Records drawn from a dataset
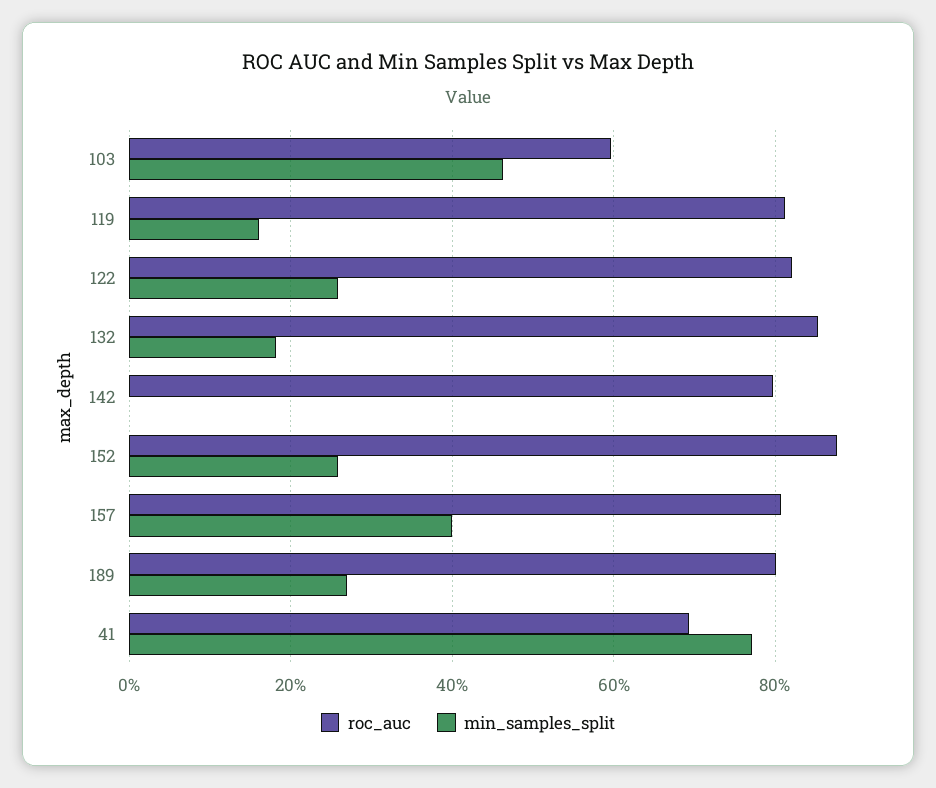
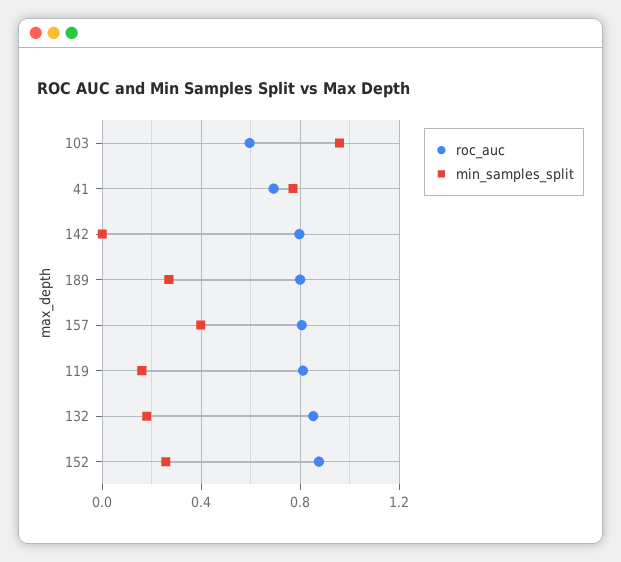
  {
    "roc_auc": {
      "103": 0.6,
      "119": 0.82,
-     "122": 0.82,
      "132": 0.86,
      "142": 0.8,
      "152": 0.88,
      "157": 0.8,
      "189": 0.8,
      "41": 0.7
    },
    "min_samples_split": {
-     "103": 0.46,
+     "103": 0.95,
      "119": 0.16,
-     "122": 0.26,
      "132": 0.18,
      "142": 0,
      "152": 0.26,
      "157": 0.4,
      "189": 0.28,
      "41": 0.78
    }
  }

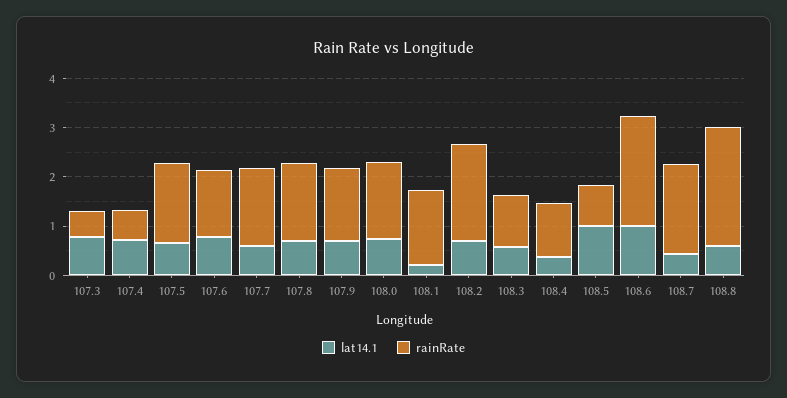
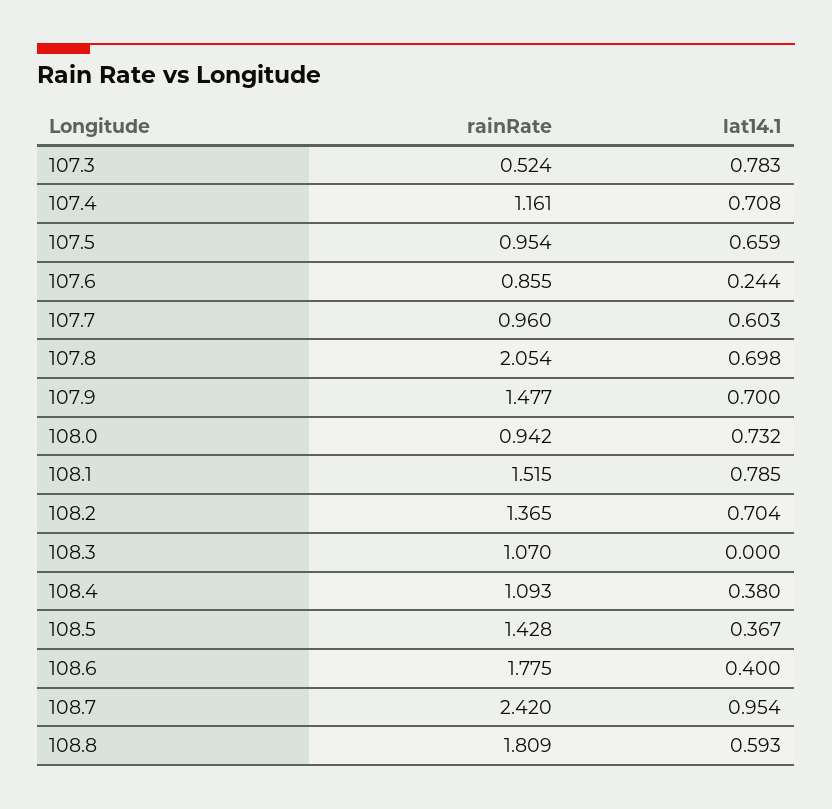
  {
    "lat14.1": {
      "107.3": 0.783,
      "107.4": 0.708,
      "107.5": 0.659,
-     "107.6": 0.8,
+     "107.6": 0.244,
      "107.7": 0.603,
      "107.8": 0.698,
      "107.9": 0.7,
      "108.0": 0.732,
-     "108.1": 0.2,
+     "108.1": 0.785,
      "108.2": 0.704,
-     "108.3": 0.6,
+     "108.3": 0,
      "108.4": 0.38,
-     "108.5": 1,
+     "108.5": 0.367,
-     "108.6": 1,
+     "108.6": 0.4,
-     "108.7": 0.4,
+     "108.7": 0.954,
      "108.8": 0.593
    },
    "rainRate": {
      "107.3": 0.524,
-     "107.4": 0.6,
+     "107.4": 1.161,
-     "107.5": 1.6,
+     "107.5": 0.954,
-     "107.6": 1.4,
+     "107.6": 0.855,
-     "107.7": 1.6,
+     "107.7": 0.96,
-     "107.8": 1.6,
+     "107.8": 2.054,
      "107.9": 1.477,
-     "108.0": 1.6,
+     "108.0": 0.942,
      "108.1": 1.515,
-     "108.2": 2,
+     "108.2": 1.365,
      "108.3": 1.07,
      "108.4": 1.093,
-     "108.5": 0.8,
+     "108.5": 1.428,
-     "108.6": 2.2,
+     "108.6": 1.775,
-     "108.7": 1.8,
+     "108.7": 2.42,
-     "108.8": 2.4
+     "108.8": 1.809
    }
  }

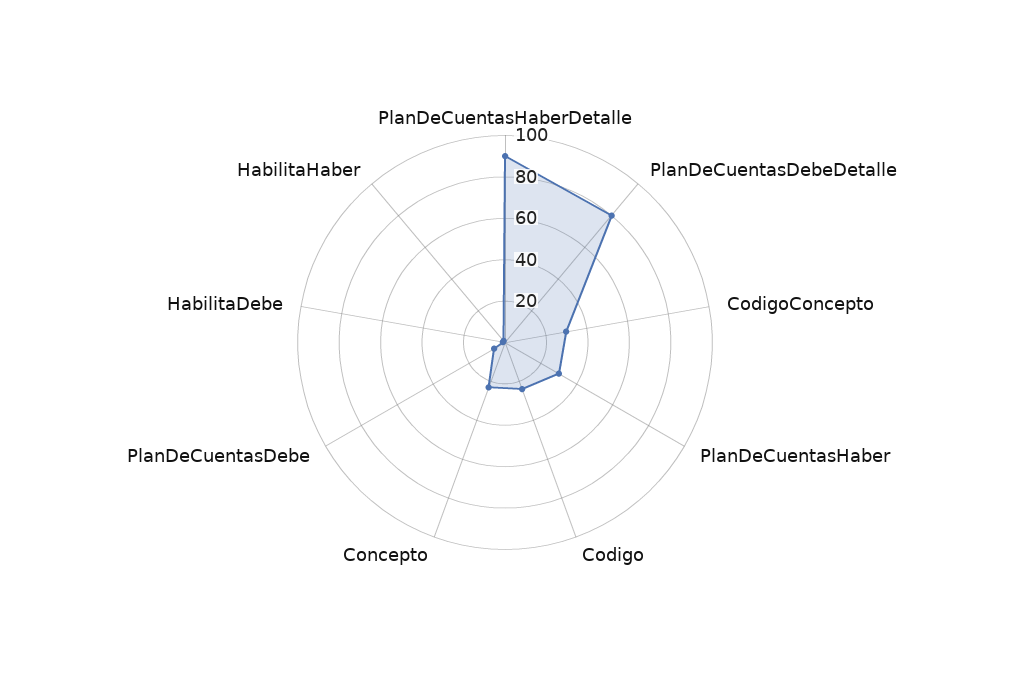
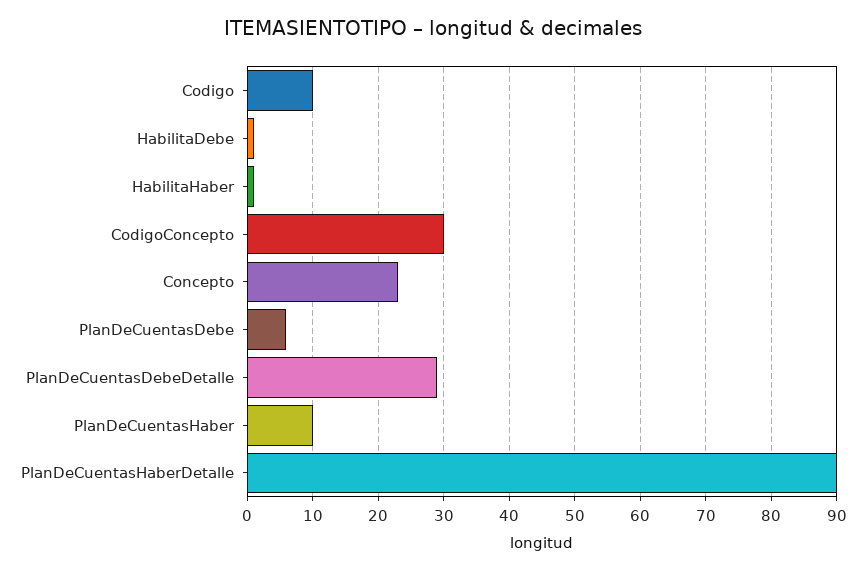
  {
    "PlanDeCuentasHaberDetalle": 90,
-   "PlanDeCuentasDebeDetalle": 80,
+   "PlanDeCuentasDebeDetalle": 29,
    "CodigoConcepto": 30,
-   "PlanDeCuentasHaber": 30,
+   "PlanDeCuentasHaber": 10,
-   "Codigo": 25,
+   "Codigo": 10,
    "Concepto": 23,
    "PlanDeCuentasDebe": 6,
    "HabilitaDebe": 1,
    "HabilitaHaber": 1
  }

» **EXERCISE DIRECTIONS**
Reproduce all entries without any change, and omit the pictures.

» **EXERCISE SOLUTION**
  {
    "roc_auc": {
      "103": 0.6,
      "119": 0.82,
-     "122": 0.82,
      "132": 0.86,
      "142": 0.8,
      "152": 0.88,
      "157": 0.8,
      "189": 0.8,
      "41": 0.7
    },
    "min_samples_split": {
-     "103": 0.46,
+     "103": 0.95,
      "119": 0.16,
-     "122": 0.26,
      "132": 0.18,
      "142": 0,
      "152": 0.26,
      "157": 0.4,
      "189": 0.28,
      "41": 0.78
    }
  }

  {
    "lat14.1": {
      "107.3": 0.783,
      "107.4": 0.708,
      "107.5": 0.659,
-     "107.6": 0.8,
+     "107.6": 0.244,
      "107.7": 0.603,
      "107.8": 0.698,
      "107.9": 0.7,
      "108.0": 0.732,
-     "108.1": 0.2,
+     "108.1": 0.785,
      "108.2": 0.704,
-     "108.3": 0.6,
+     "108.3": 0,
      "108.4": 0.38,
-     "108.5": 1,
+     "108.5": 0.367,
-     "108.6": 1,
+     "108.6": 0.4,
-     "108.7": 0.4,
+     "108.7": 0.954,
      "108.8": 0.593
    },
    "rainRate": {
      "107.3": 0.524,
-     "107.4": 0.6,
+     "107.4": 1.161,
-     "107.5": 1.6,
+     "107.5": 0.954,
-     "107.6": 1.4,
+     "107.6": 0.855,
-     "107.7": 1.6,
+     "107.7": 0.96,
-     "107.8": 1.6,
+     "107.8": 2.054,
      "107.9": 1.477,
-     "108.0": 1.6,
+     "108.0": 0.942,
      "108.1": 1.515,
-     "108.2": 2,
+     "108.2": 1.365,
      "108.3": 1.07,
      "108.4": 1.093,
-     "108.5": 0.8,
+     "108.5": 1.428,
-     "108.6": 2.2,
+     "108.6": 1.775,
-     "108.7": 1.8,
+     "108.7": 2.42,
-     "108.8": 2.4
+     "108.8": 1.809
    }
  }

  {
    "PlanDeCuentasHaberDetalle": 90,
-   "PlanDeCuentasDebeDetalle": 80,
+   "PlanDeCuentasDebeDetalle": 29,
    "CodigoConcepto": 30,
-   "PlanDeCuentasHaber": 30,
+   "PlanDeCuentasHaber": 10,
-   "Codigo": 25,
+   "Codigo": 10,
    "Concepto": 23,
    "PlanDeCuentasDebe": 6,
    "HabilitaDebe": 1,
    "HabilitaHaber": 1
  }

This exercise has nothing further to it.